▸ What is required:
Your task is to output the listing word for word, with pictures excluded.

▸ Given data:
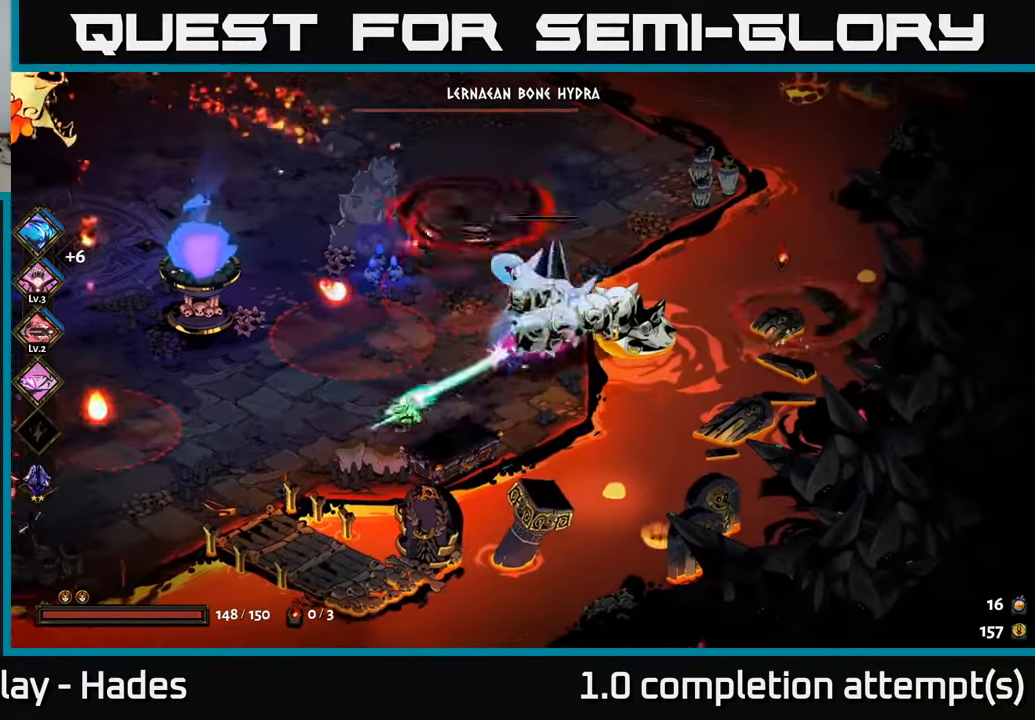
{"buttons": [], "left_stick": "down", "events": [[33, "A", "up"], [83, "X", "up"], [100, "left_stick", "left"], [150, "A", "down"], [200, "A", "up"], [316, "left_stick", "down-left"], [466, "left_stick", "down"]]}
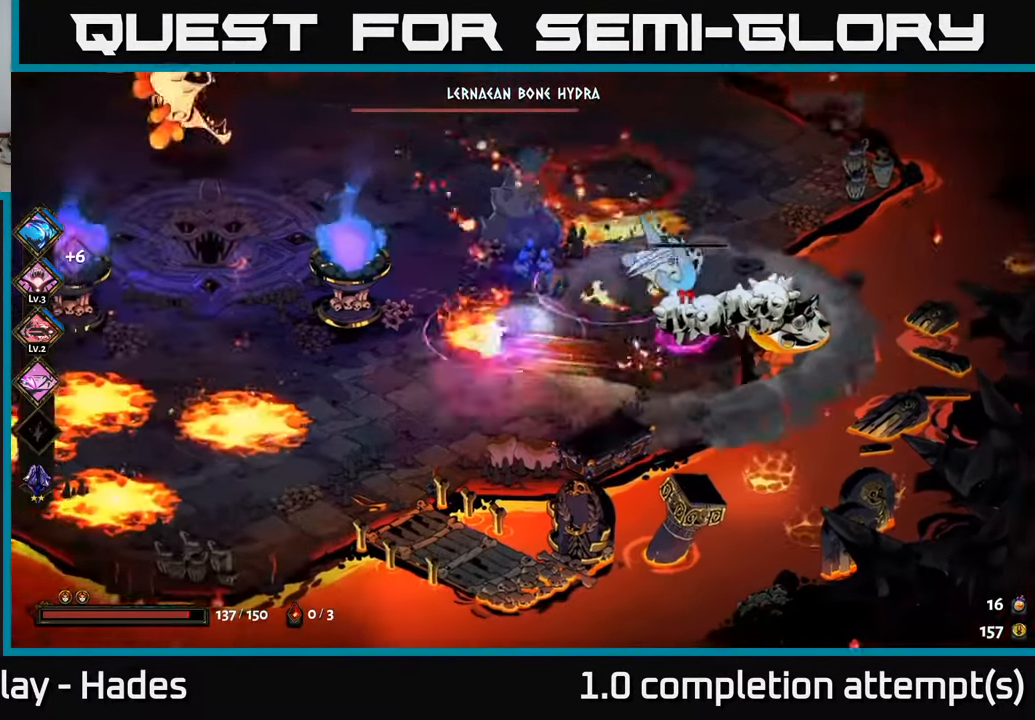
{"buttons": [], "left_stick": "up-right", "events": [[133, "left_stick", "right"], [233, "A", "down"], [300, "X", "down"], [350, "A", "up"], [366, "left_stick", "up-right"], [416, "X", "up"]]}
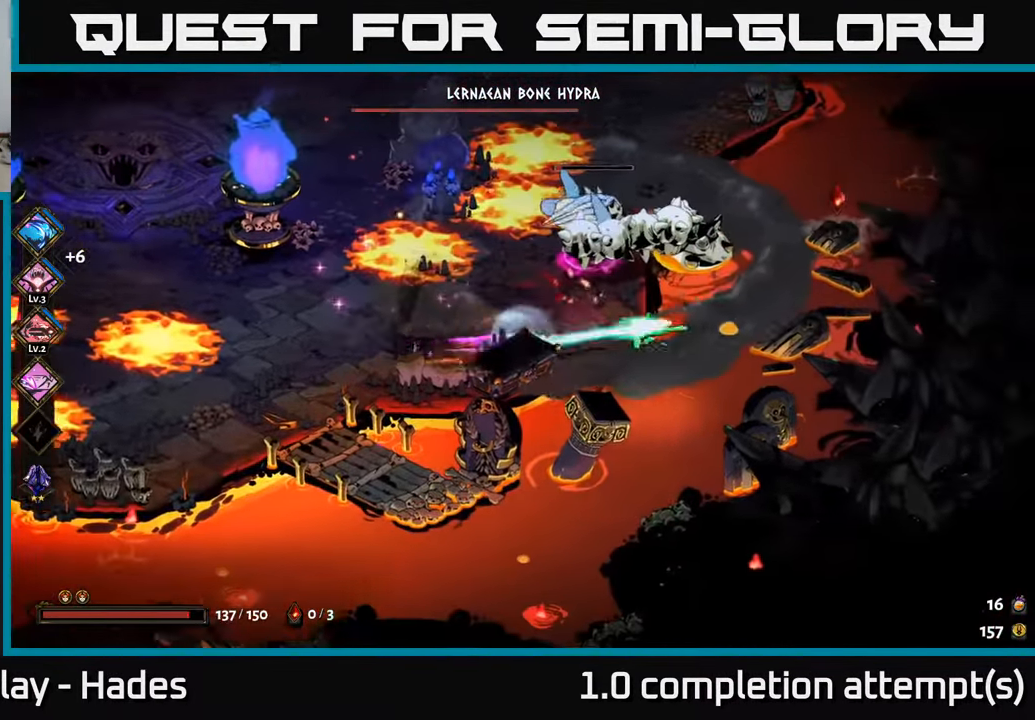
{"buttons": [], "left_stick": "up", "events": [[50, "X", "down"], [150, "X", "up"], [200, "left_stick", "up"]]}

▸ Task output:
{"buttons": [], "left_stick": "down", "events": [[33, "A", "up"], [83, "X", "up"], [100, "left_stick", "left"], [150, "A", "down"], [200, "A", "up"], [316, "left_stick", "down-left"], [466, "left_stick", "down"]]}
{"buttons": [], "left_stick": "up-right", "events": [[133, "left_stick", "right"], [233, "A", "down"], [300, "X", "down"], [350, "A", "up"], [366, "left_stick", "up-right"], [416, "X", "up"]]}
{"buttons": [], "left_stick": "up", "events": [[50, "X", "down"], [150, "X", "up"], [200, "left_stick", "up"]]}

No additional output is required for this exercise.